TASK DETAILS:
The entries below contain a line with "G01X11557Y8255D01*" and a line with "G01X8128Y9017D03*". Quote exactly those two lines and all lines between them.

BEGIN INPUT DATA

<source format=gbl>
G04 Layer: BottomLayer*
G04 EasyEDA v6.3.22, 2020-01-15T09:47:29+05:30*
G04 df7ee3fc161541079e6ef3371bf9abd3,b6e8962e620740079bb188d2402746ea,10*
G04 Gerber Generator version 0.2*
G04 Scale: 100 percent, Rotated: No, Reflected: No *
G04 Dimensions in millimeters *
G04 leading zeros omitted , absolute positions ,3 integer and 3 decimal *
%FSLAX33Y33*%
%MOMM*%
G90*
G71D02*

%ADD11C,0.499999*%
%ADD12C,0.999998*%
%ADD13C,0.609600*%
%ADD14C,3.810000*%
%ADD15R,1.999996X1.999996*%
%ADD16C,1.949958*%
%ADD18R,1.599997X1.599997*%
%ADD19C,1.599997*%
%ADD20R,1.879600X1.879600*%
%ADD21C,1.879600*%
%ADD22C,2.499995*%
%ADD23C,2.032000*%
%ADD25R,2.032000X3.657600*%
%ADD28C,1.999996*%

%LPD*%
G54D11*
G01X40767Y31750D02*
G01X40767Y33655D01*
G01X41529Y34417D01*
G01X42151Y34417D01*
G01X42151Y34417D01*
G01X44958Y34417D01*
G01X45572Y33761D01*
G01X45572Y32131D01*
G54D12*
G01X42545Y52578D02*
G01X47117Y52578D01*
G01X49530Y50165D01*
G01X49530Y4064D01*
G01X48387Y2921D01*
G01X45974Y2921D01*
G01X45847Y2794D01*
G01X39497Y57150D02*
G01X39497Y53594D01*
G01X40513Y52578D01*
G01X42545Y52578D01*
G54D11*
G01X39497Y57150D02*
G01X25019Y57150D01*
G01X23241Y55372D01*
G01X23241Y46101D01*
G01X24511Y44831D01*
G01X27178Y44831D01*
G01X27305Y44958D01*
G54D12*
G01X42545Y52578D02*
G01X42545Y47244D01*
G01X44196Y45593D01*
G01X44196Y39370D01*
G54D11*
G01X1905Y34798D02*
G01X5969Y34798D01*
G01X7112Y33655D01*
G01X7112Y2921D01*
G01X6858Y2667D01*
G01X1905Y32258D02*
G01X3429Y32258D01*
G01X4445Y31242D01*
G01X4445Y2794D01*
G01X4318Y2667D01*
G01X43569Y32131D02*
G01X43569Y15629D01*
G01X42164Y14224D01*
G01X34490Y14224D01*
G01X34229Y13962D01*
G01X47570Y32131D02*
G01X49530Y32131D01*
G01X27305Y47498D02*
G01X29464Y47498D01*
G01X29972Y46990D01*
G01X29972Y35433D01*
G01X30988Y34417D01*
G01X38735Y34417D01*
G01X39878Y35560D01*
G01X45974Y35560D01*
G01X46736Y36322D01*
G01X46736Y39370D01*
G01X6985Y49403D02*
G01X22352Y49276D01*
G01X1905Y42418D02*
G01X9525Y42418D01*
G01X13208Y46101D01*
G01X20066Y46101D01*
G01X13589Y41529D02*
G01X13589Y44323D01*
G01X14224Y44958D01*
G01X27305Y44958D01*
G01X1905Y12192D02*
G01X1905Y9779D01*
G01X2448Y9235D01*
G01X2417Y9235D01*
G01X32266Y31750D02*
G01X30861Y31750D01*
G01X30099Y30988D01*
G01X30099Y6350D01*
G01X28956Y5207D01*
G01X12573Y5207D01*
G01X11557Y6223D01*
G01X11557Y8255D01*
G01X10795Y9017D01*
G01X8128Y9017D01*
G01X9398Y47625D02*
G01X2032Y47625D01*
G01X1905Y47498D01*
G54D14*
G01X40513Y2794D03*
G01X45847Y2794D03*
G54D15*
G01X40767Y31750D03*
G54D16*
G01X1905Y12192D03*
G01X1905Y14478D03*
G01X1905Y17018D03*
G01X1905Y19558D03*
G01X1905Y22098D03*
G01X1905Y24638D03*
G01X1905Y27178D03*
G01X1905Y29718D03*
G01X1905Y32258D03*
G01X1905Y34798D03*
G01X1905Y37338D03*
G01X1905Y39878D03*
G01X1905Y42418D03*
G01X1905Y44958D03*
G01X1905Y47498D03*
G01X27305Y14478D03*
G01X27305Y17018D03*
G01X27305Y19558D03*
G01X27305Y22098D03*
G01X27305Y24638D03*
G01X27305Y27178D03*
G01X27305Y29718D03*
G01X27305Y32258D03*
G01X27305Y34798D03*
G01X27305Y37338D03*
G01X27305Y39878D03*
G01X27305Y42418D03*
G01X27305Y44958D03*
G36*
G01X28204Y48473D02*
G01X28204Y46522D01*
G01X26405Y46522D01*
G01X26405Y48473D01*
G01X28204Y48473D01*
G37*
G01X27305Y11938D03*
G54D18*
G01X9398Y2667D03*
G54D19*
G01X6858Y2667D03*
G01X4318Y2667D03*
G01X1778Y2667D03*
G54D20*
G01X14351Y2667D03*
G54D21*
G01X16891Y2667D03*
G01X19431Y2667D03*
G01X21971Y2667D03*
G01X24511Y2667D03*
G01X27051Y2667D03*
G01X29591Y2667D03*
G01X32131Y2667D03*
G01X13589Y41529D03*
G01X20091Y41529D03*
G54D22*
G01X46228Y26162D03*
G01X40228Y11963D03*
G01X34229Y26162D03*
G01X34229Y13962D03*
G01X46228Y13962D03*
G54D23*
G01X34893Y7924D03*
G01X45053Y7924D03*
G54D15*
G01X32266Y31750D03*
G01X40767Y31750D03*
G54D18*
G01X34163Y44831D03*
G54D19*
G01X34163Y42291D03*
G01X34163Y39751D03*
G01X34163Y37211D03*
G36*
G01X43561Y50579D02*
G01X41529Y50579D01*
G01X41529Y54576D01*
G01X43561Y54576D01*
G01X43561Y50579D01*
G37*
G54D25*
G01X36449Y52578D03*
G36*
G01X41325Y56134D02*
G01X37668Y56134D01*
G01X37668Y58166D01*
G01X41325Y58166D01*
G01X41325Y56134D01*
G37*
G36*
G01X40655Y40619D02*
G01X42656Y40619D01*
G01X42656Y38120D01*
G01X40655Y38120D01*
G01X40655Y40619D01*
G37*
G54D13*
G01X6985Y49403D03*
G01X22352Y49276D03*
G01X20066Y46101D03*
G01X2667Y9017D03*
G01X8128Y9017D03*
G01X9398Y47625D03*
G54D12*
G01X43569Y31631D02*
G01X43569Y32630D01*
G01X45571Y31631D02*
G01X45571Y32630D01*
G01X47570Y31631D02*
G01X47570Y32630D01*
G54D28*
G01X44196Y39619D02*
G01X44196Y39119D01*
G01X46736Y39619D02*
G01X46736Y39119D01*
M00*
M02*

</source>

END INPUT DATA

THE COMPLETED TASK:
G01X11557Y8255D01*
G01X10795Y9017D01*
G01X8128Y9017D01*
G01X9398Y47625D02*
G01X2032Y47625D01*
G01X1905Y47498D01*
G54D14*
G01X40513Y2794D03*
G01X45847Y2794D03*
G54D15*
G01X40767Y31750D03*
G54D16*
G01X1905Y12192D03*
G01X1905Y14478D03*
G01X1905Y17018D03*
G01X1905Y19558D03*
G01X1905Y22098D03*
G01X1905Y24638D03*
G01X1905Y27178D03*
G01X1905Y29718D03*
G01X1905Y32258D03*
G01X1905Y34798D03*
G01X1905Y37338D03*
G01X1905Y39878D03*
G01X1905Y42418D03*
G01X1905Y44958D03*
G01X1905Y47498D03*
G01X27305Y14478D03*
G01X27305Y17018D03*
G01X27305Y19558D03*
G01X27305Y22098D03*
G01X27305Y24638D03*
G01X27305Y27178D03*
G01X27305Y29718D03*
G01X27305Y32258D03*
G01X27305Y34798D03*
G01X27305Y37338D03*
G01X27305Y39878D03*
G01X27305Y42418D03*
G01X27305Y44958D03*
G36*
G01X28204Y48473D02*
G01X28204Y46522D01*
G01X26405Y46522D01*
G01X26405Y48473D01*
G01X28204Y48473D01*
G37*
G01X27305Y11938D03*
G54D18*
G01X9398Y2667D03*
G54D19*
G01X6858Y2667D03*
G01X4318Y2667D03*
G01X1778Y2667D03*
G54D20*
G01X14351Y2667D03*
G54D21*
G01X16891Y2667D03*
G01X19431Y2667D03*
G01X21971Y2667D03*
G01X24511Y2667D03*
G01X27051Y2667D03*
G01X29591Y2667D03*
G01X32131Y2667D03*
G01X13589Y41529D03*
G01X20091Y41529D03*
G54D22*
G01X46228Y26162D03*
G01X40228Y11963D03*
G01X34229Y26162D03*
G01X34229Y13962D03*
G01X46228Y13962D03*
G54D23*
G01X34893Y7924D03*
G01X45053Y7924D03*
G54D15*
G01X32266Y31750D03*
G01X40767Y31750D03*
G54D18*
G01X34163Y44831D03*
G54D19*
G01X34163Y42291D03*
G01X34163Y39751D03*
G01X34163Y37211D03*
G36*
G01X43561Y50579D02*
G01X41529Y50579D01*
G01X41529Y54576D01*
G01X43561Y54576D01*
G01X43561Y50579D01*
G37*
G54D25*
G01X36449Y52578D03*
G36*
G01X41325Y56134D02*
G01X37668Y56134D01*
G01X37668Y58166D01*
G01X41325Y58166D01*
G01X41325Y56134D01*
G37*
G36*
G01X40655Y40619D02*
G01X42656Y40619D01*
G01X42656Y38120D01*
G01X40655Y38120D01*
G01X40655Y40619D01*
G37*
G54D13*
G01X6985Y49403D03*
G01X22352Y49276D03*
G01X20066Y46101D03*
G01X2667Y9017D03*
G01X8128Y9017D03*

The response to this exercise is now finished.